In that speech, Peters said it was a "constitutional convention" to deal with the biggest party first.

This week he confirmed it but did not attach great weight to it.

"It's really a position about process," he said.

"If, for example, you were contemplating talking to a party with the largest vote that wished to nuclearise New Zealand in power and defence issues, then I don't think the conversation would start. All things being equal, you would talk in the first instance to the party with the largest vote."

Peters turns 69 this year. He laughs at a claim by former Act leader Richard Prebble in the Listener that he has "lost his mojo".

"He never admitted I ever had one," he says. "Frankly I think people get tired of former politicians who ended up as a failure in their political career giving their present views. I'm afraid all of us are victimised by having to endure it but I would have thought when you vacate the scene, leave it vacated."

So why didn't he do the same when he was voted out of Parliament in 2008 after donations scandals including an undeclared $100,000 donation for Peters' legal fees by Sir Owen Glenn.

"I wanted to come back because I knew we had been most foully treated and I was never going to settle for that destiny."

Peters has been Treasurer and Foreign Minister in various Governments but says he is not thinking about post-election jobs. The best way to go into the election was to want for nothing personally or for your caucus in terms of political preferment.

"Politics is filled with people who want to be something. Well I've been there and done that. What I want to be is the leader of a political movement that is seriously strong at the end of election night 2014. That is going to be our only objective."

Record on coalitions

1996: Refused to give a preference before the election but NZ First's 17 MPs held the balance of power after the election and entered formal majority coalition with National.

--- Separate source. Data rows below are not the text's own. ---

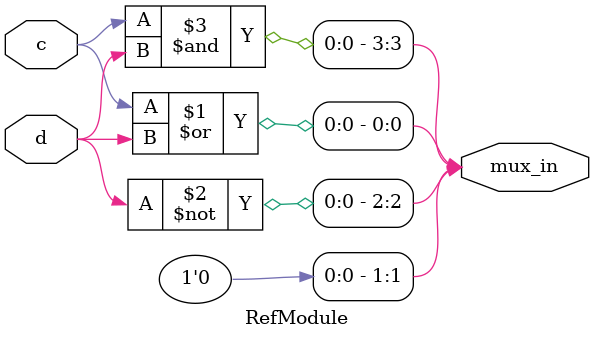
<source format=sv>

module RefModule (
  input c,
  input d,
  output [3:0] mux_in
);

  assign mux_in[0] = c | d;
  assign mux_in[1] = 0;
  assign mux_in[2] = ~d;
  assign mux_in[3] = c&d;

endmodule

</source>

1999: Barely scraped back into Parliament with four MPs. Not required with Labour and the Alliance having the Greens' support to govern.

2002: Back with 13 MPs but not required as Labour and the Progressives had support from United Future and the Greens.

2005: Pledged not to oppose highest polling party, Labour or National, from governing but only on basis that they were not in coalition with the Greens or Act respectively. Returned with seven MPs. Backed Labour minority Government. Peters became Foreign Minister, outside Cabinet.

2008: Not returned to Parliament.

2011: Pledged it would not support any party on confidence and supply and stuck to that when returned to Parliament with eight MPs.